_Trecho_.
⁂
Essa aproximação da AGU com os demais Poderes também vem ao encontro da necessidade de se afastar uma equivocada imagem de que a Advocacia-Geral da União é órgão de governo, quando, na verdade, é órgão de Estado. O compromisso da instituição com o gestor existe na medida em que as políticas públicas propostas tenham o respaldo democrático da população e sejam legais e constitucionais.

Nesse passo, o compromisso da instituição com o Estado deve-se pautar, sem dúvida, pela legitimidade das medidas adotadas pelo governante eleito democraticamente e pelo respaldo da população às políticas públicas. Os advogados públicos, no entanto, devem atuar com independência para garantir a legalidade e a constitucionalidade das ações governamentais. Não se pode esquecer que é dever funcional do advogado de Estado zelar precipuamente pelos interesses da sociedade, interesses primários que foram confiados à pessoa jurídica de direito público a que se vinculam.

A consequência imediata e mais importante de a AGU exercer função essencial à Justiça é seu compromisso constitucional com a justiça material, com a igualdade real. A AGU tem o compromisso e o dever de ajudar o Brasil a construir uma sociedade livre, justa e solidária, em que o valor da dignidade da pessoa humana ocupe posição central em relação aos demais valores.

Assim, os princípios da legalidade, da impessoalidade, da moralidade, da publicidade e da eficiência impõem uma particularidade para a AGU e seus membros, que é o dever de buscar decisões materialmente justas, enquanto representantes judiciais e extrajudiciais do interesse público. Decisão materialmente justa não significa somente aquelas favoráveis à União, mas sim aquelas que preservem conformidade com os valores constitucionais e democráticos.

Portanto, a prestação jurisdicional relativa aos interesses públicos administrados pela União não se concretiza, não se realiza, sem a real e plena participação da Advocacia-Geral da União, pautada pela constitucionalidade e pela legalidade, tendo em vista a justiça em seu sentido material e a dignidade da pessoa humana como seu fim maior.
⁂
_Instruções_.
A – Reescreva de forma mais concisa, sem perder os fatos principais, o parágrafo do texto sobre a AGU que começa com "Assim, os princípios da legalidade".
B – Escreva a continuação do texto sobre a AGU a partir de sua última frase.

[Itens armazenados de uma coleção]
⁂
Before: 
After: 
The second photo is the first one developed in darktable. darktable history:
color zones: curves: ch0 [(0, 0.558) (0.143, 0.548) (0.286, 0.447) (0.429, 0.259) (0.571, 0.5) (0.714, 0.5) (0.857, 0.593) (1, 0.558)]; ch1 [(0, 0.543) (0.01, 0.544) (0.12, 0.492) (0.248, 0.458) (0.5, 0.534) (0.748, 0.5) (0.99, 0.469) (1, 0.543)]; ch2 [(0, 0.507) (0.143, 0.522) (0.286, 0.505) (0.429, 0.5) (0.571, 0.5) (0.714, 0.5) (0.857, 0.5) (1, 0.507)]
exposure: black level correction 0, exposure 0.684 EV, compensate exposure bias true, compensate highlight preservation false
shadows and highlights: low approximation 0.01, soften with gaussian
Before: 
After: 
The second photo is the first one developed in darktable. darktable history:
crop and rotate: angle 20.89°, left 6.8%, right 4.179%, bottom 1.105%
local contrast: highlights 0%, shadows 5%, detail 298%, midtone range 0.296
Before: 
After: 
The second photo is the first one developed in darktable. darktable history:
⁂
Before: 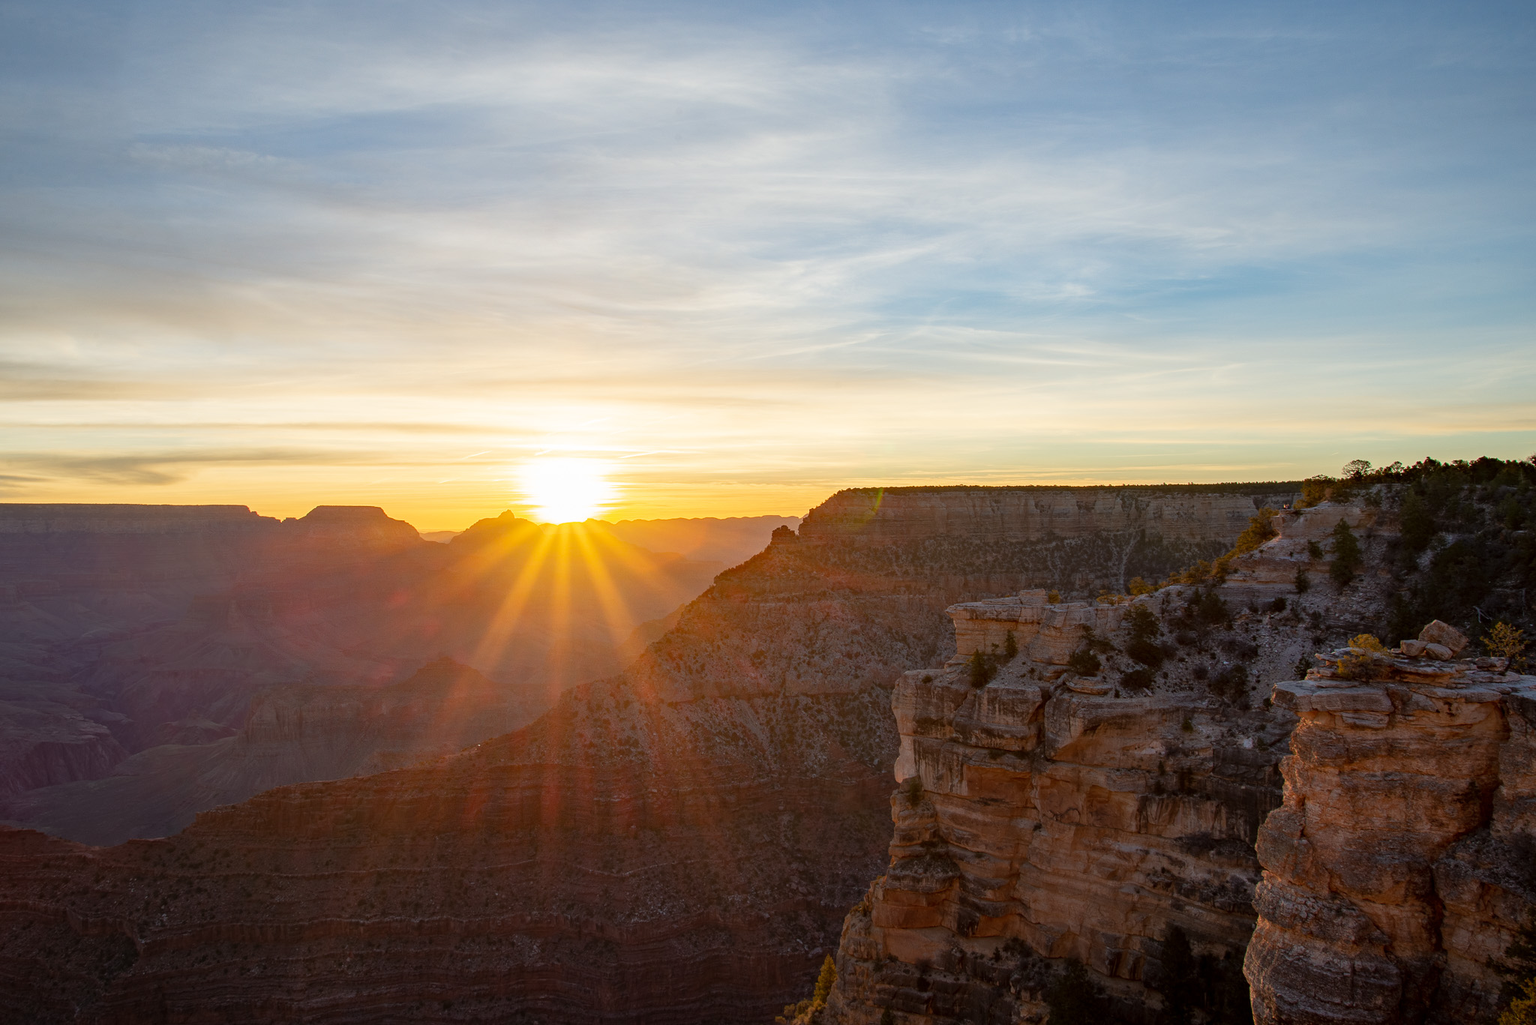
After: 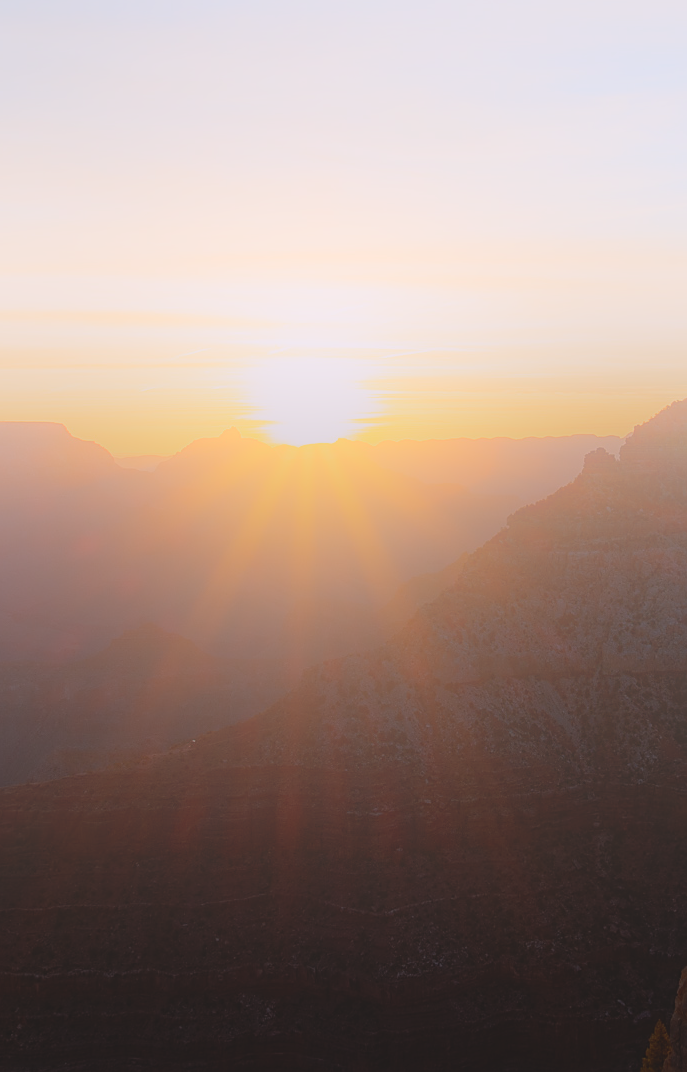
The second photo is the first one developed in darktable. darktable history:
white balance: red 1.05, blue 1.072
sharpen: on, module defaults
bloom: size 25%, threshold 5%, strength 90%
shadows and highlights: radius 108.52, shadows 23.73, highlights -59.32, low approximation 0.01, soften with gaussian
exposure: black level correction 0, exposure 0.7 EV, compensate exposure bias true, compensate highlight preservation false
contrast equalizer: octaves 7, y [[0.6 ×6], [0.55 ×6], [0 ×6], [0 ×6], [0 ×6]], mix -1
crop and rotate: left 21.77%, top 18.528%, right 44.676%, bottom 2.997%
⁂
_Respostas_.
A – Os princípios da legalidade, da impessoalidade, da moralidade, da publicidade e da eficiência obrigam a AGU e seus membros, como representantes judiciais e extrajudiciais do interesse público, a buscar decisões materialmente justas. Essas decisões não são apenas as favoráveis à União, mas as que se conformam aos valores constitucionais e democráticos.

B –
Nesse sentido, a advocacia pública também é essencial para o cidadão. A AGU garante a execução das políticas públicas em áreas como saúde, educação e desenvolvimento; realiza ações de proteção do meio ambiente e do patrimônio histórico-cultural e de recuperação de verbas públicas desviadas.

Relembro aqui a criação, em 2007, do Departamento de Patrimônio Público e Probidade Administrativa da AGU. O departamento passou a atuar de forma proativa na recuperação de verbas desviadas irregularmente das contas públicas, em razão de atos de improbidade, corrupção e fraude. Com o mesmo espírito, realizou-se, ainda, a unificação da cobrança de multas aplicadas pelos entes da administração indireta da União.

Tive a oportunidade de atuar, durante meu exercício na AGU, na defesa de importantes políticas públicas do Estado Brasileiro, tais como: o Programa Universidade para Todos (Prouni); a política de cotas nas universidades; a demarcação da terra indígena Raposa Serra do Sol; a proibição de importação de pneus usados; as pesquisas científicas com células-tronco; o passe livre para idosos e portadores de necessidades especiais e o reconhecimento da união estável homoafetiva, entre outros. Segundo relatório divulgado pela AGU, em 2009, a atuação da instituição, no biênio 2007/2009, resultou uma economia de R$ 476 bilhões para os cofres públicos, a partir de decisões favoráveis à União, tais como a decisão do STF sobre a extinção do crédito-prêmio do IPI.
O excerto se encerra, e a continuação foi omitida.